Excerpted data
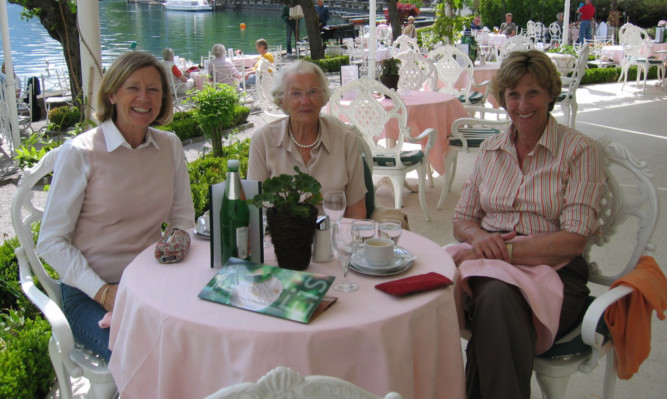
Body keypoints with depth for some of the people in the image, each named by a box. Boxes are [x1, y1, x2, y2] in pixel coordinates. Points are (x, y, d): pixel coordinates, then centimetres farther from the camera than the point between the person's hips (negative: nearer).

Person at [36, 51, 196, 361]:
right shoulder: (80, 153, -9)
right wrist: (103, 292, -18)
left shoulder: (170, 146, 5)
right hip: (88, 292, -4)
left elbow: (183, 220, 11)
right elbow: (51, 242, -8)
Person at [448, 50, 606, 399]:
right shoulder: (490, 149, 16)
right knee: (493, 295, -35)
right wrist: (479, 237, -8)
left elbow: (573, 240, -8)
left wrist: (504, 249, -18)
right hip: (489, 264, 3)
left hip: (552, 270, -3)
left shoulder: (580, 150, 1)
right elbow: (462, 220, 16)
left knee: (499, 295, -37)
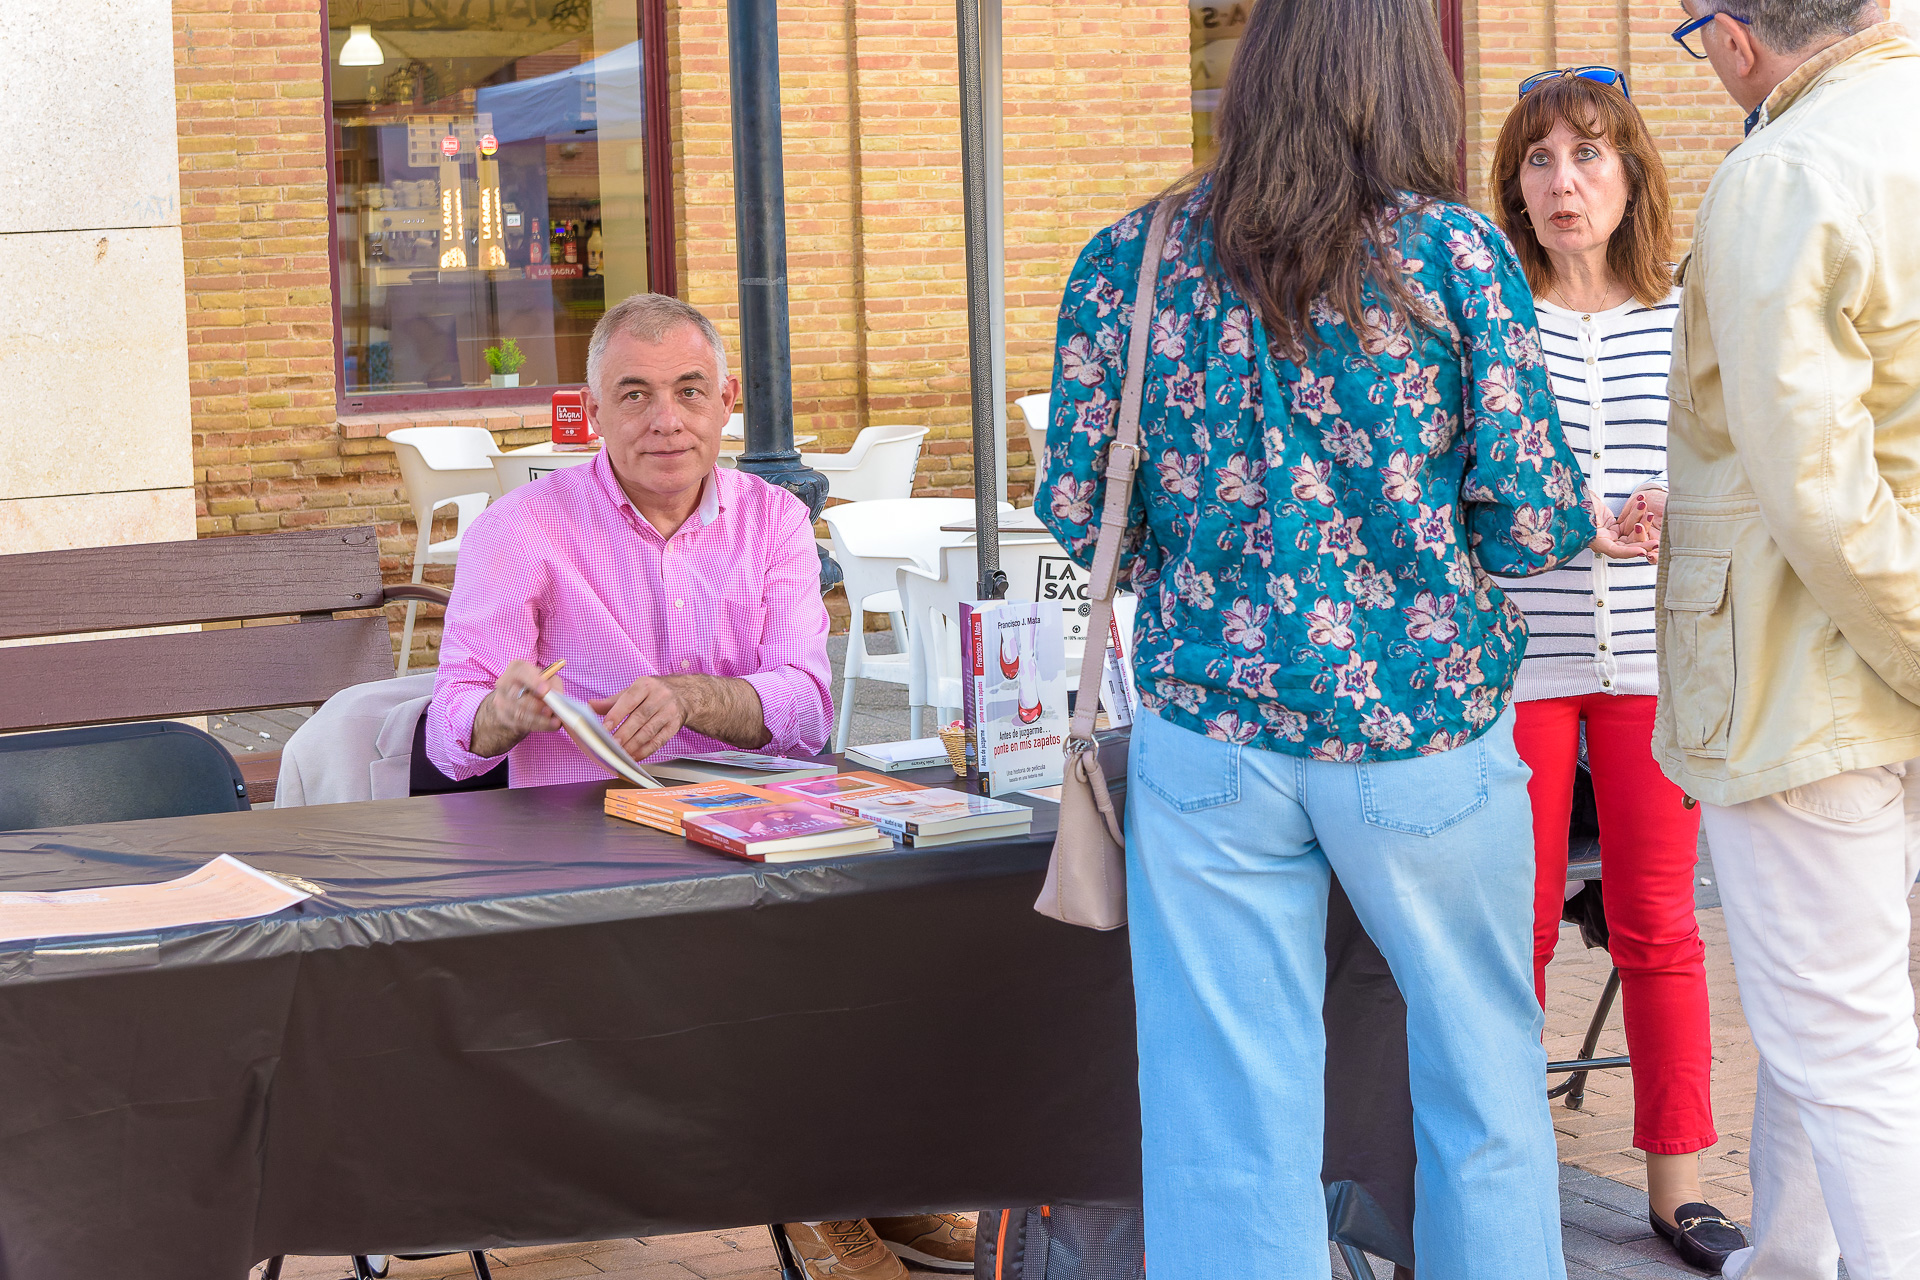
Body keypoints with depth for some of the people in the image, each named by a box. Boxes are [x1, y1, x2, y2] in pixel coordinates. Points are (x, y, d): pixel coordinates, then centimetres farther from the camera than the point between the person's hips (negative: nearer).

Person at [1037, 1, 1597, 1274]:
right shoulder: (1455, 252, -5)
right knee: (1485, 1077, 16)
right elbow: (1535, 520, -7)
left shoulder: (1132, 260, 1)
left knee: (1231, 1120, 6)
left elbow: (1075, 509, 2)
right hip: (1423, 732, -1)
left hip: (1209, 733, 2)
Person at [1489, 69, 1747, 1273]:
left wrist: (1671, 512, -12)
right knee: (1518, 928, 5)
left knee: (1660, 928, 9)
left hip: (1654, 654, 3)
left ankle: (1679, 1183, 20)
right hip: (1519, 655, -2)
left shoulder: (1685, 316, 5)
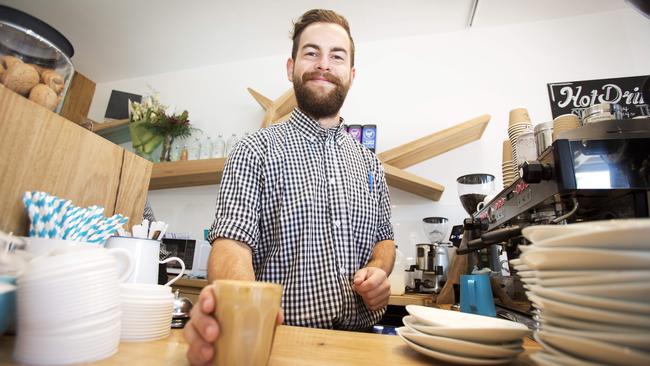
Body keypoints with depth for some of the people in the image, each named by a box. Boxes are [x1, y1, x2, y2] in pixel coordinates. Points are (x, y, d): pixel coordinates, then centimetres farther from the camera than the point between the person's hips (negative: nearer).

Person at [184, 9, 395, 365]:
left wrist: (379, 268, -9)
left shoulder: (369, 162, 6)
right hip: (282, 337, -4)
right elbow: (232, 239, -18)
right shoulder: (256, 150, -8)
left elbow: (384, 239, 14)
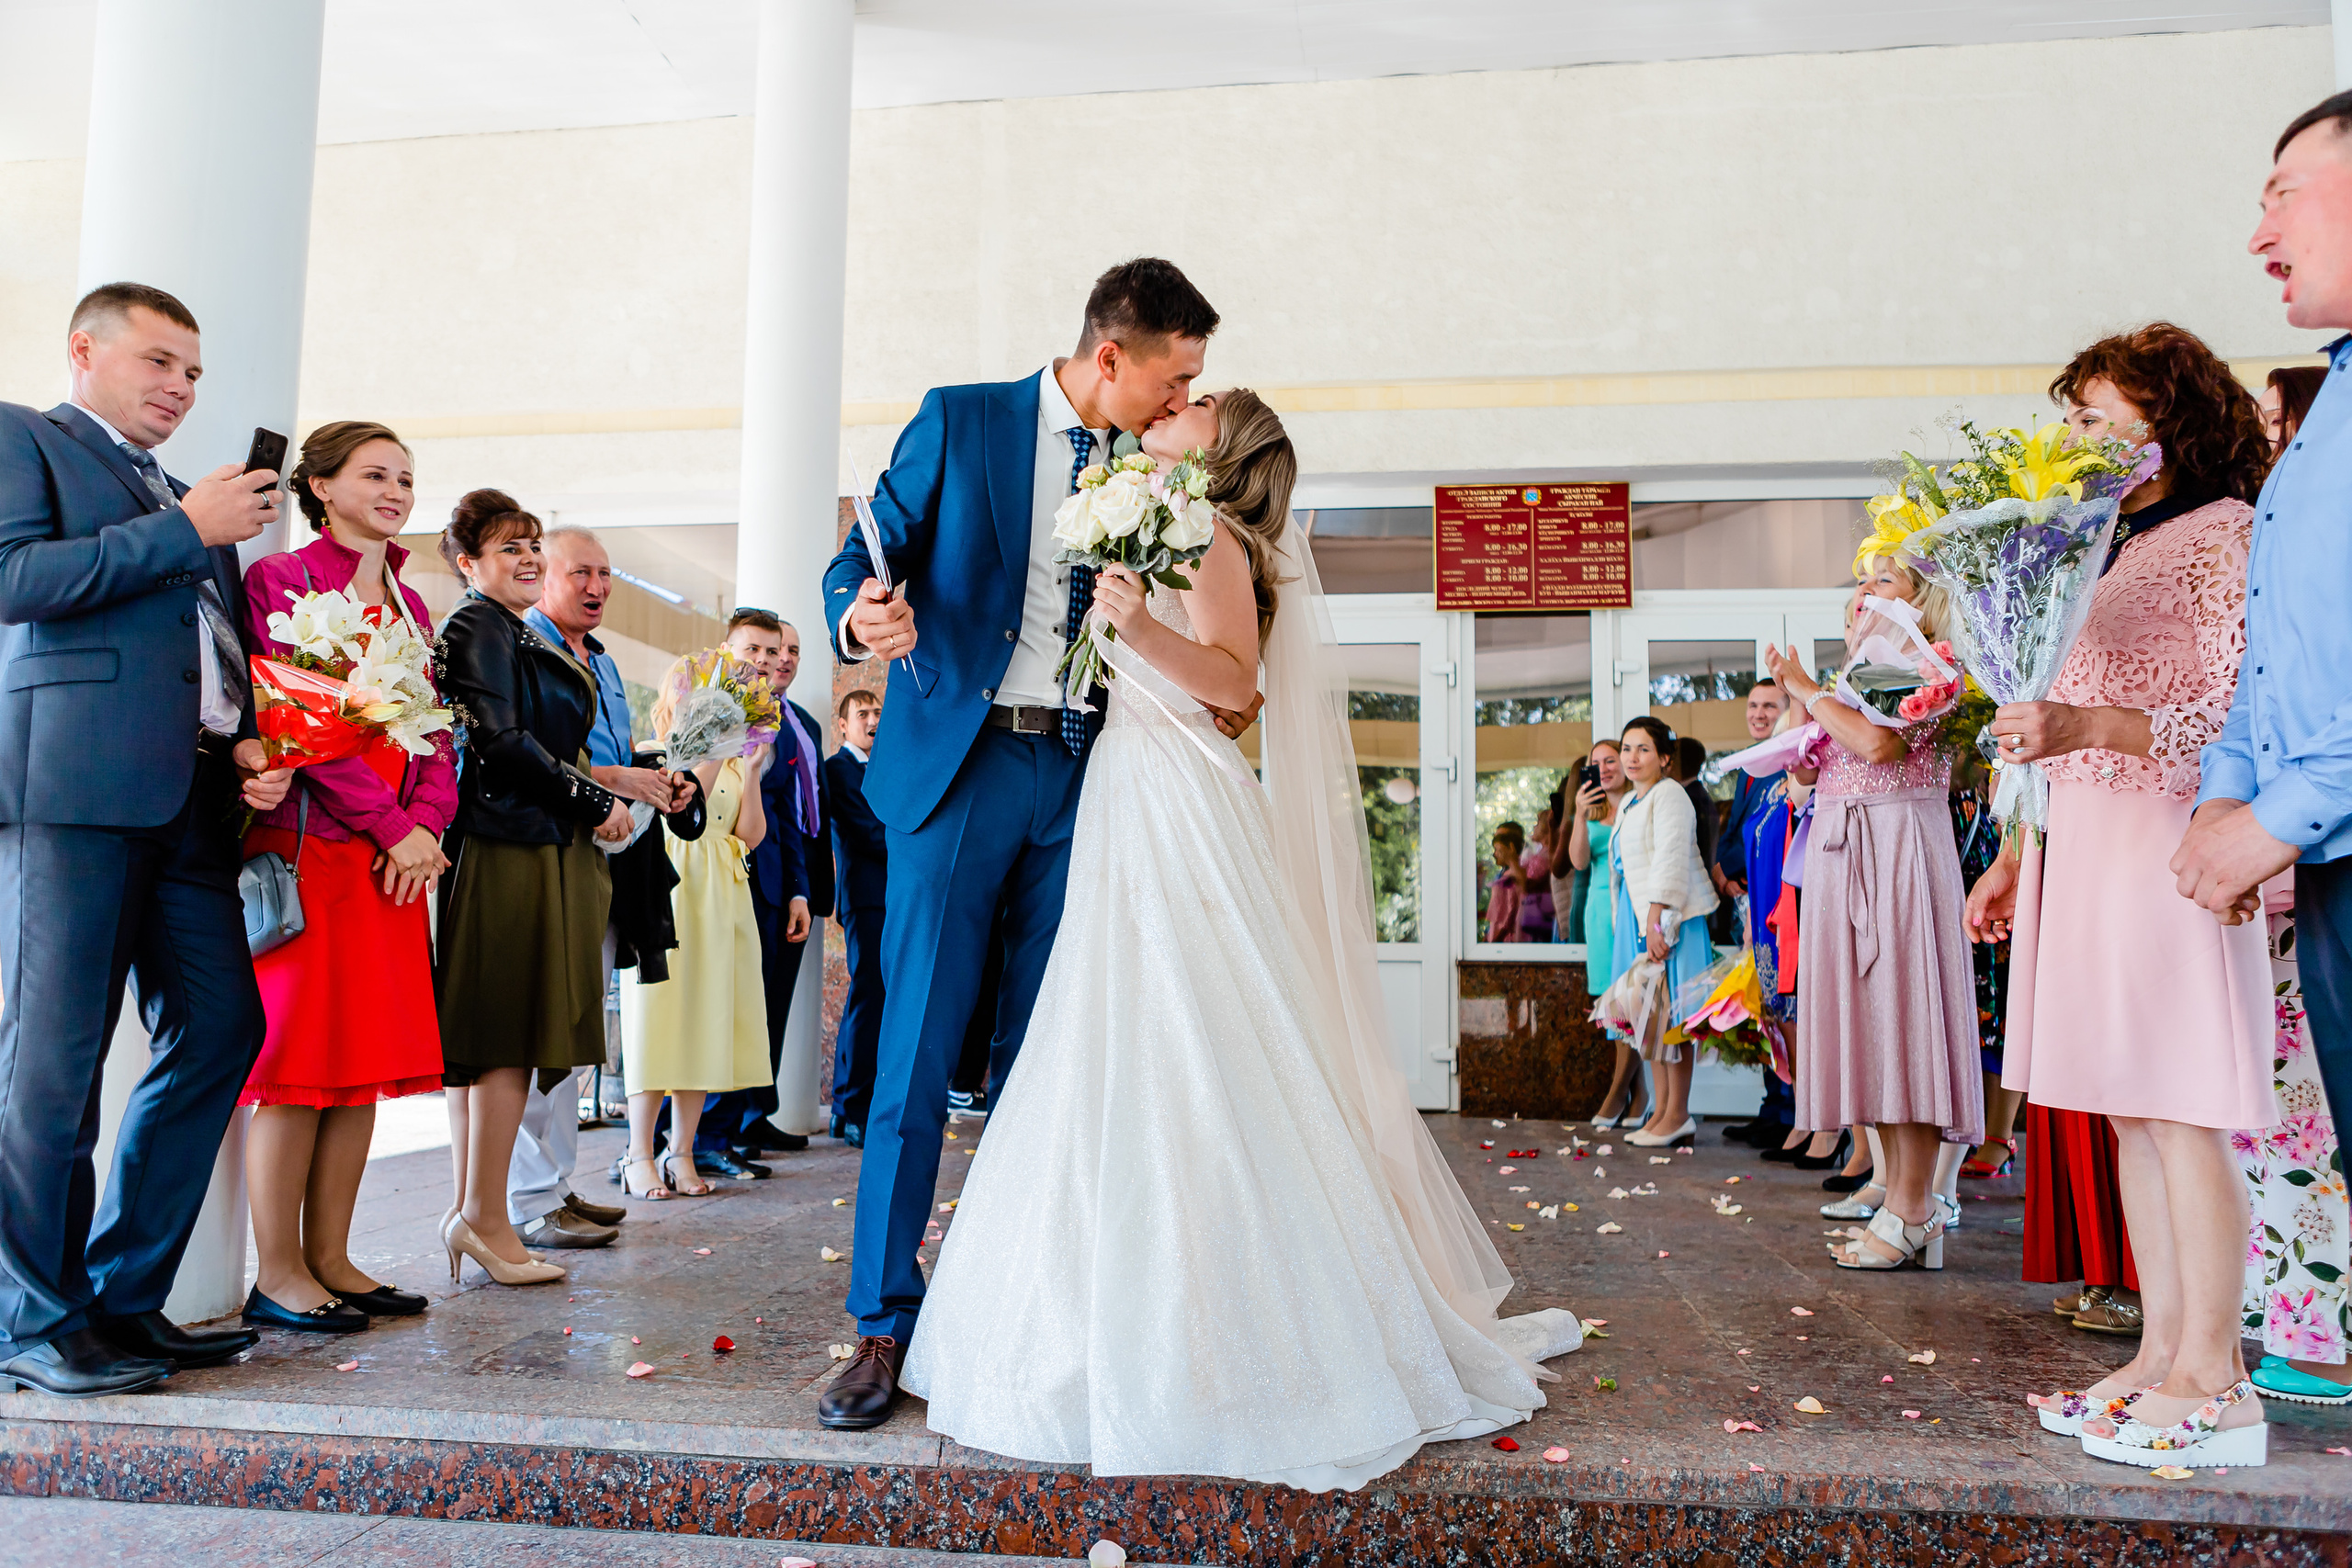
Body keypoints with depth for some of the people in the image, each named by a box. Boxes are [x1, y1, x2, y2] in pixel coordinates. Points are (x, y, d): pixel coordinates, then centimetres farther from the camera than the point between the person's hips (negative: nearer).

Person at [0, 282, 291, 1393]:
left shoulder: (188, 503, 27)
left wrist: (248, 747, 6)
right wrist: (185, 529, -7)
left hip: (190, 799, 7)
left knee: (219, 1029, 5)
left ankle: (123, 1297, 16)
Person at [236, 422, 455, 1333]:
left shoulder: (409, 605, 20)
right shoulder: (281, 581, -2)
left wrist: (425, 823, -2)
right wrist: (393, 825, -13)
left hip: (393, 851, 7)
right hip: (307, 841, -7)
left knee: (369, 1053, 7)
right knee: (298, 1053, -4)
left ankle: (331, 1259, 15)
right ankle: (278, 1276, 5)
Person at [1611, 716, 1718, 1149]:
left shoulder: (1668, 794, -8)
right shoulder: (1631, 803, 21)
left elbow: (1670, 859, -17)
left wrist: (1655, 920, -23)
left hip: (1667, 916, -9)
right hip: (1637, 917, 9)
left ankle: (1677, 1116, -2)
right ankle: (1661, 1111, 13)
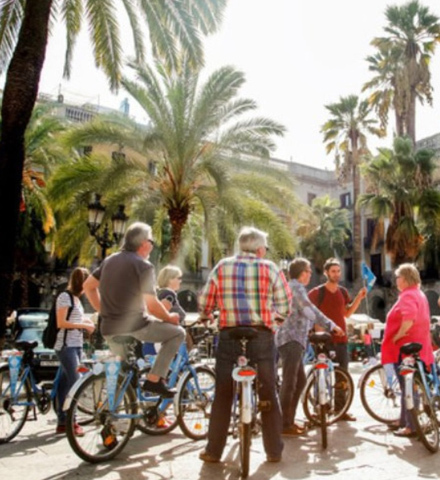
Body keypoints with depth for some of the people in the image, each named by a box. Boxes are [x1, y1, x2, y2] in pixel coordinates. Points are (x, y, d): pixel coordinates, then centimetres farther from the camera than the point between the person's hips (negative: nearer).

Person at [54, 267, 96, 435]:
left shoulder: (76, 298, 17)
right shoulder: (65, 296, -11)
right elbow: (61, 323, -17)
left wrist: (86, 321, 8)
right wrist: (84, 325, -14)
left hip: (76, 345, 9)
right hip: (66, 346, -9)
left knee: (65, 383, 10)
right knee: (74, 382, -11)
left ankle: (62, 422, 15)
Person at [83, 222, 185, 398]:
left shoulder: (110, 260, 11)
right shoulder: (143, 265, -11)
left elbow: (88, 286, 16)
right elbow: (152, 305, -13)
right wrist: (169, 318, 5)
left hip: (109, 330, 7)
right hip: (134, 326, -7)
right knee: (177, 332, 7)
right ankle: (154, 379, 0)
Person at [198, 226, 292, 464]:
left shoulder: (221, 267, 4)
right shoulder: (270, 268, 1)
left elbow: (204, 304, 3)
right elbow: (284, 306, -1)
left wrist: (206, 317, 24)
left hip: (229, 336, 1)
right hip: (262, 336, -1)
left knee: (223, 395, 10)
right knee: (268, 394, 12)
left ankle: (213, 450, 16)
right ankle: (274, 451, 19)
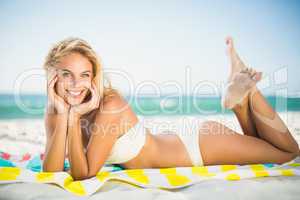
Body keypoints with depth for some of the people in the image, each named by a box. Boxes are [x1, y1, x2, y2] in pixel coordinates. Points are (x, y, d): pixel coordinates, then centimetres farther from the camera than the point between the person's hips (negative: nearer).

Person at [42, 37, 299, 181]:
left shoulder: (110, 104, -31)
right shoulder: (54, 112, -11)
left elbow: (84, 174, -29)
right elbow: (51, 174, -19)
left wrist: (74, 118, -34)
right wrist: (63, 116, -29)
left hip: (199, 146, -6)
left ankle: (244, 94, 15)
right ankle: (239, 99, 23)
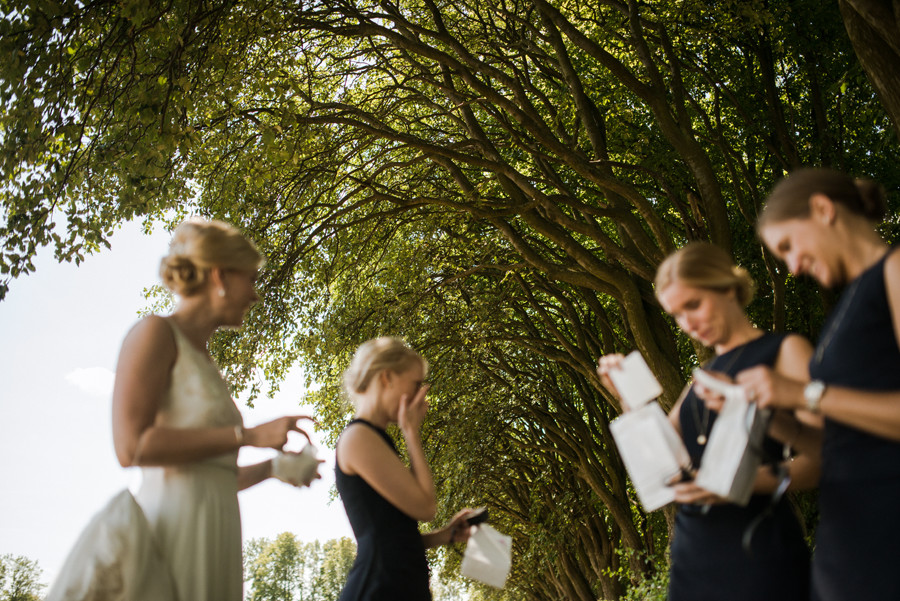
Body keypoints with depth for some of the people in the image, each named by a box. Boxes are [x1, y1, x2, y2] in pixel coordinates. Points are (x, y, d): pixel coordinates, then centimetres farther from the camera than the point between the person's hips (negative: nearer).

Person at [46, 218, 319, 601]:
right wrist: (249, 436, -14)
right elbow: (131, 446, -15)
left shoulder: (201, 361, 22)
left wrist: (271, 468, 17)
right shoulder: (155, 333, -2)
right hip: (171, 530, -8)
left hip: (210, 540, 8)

Exercise brief
In the records above, find the lines containing "ankle" and copy them.

Reply to the exercise
left ankle: (1679, 1183, 20)
left ankle: (123, 1297, 16)
left ankle: (331, 1259, 15)
right ankle: (278, 1276, 5)
left ankle: (1677, 1116, -2)
right ankle: (1661, 1111, 13)
left ankle: (62, 422, 15)
right ankle: (154, 379, 0)
left ankle: (213, 450, 16)
right ankle: (274, 451, 19)
left ankle: (244, 94, 15)
right ankle: (239, 99, 23)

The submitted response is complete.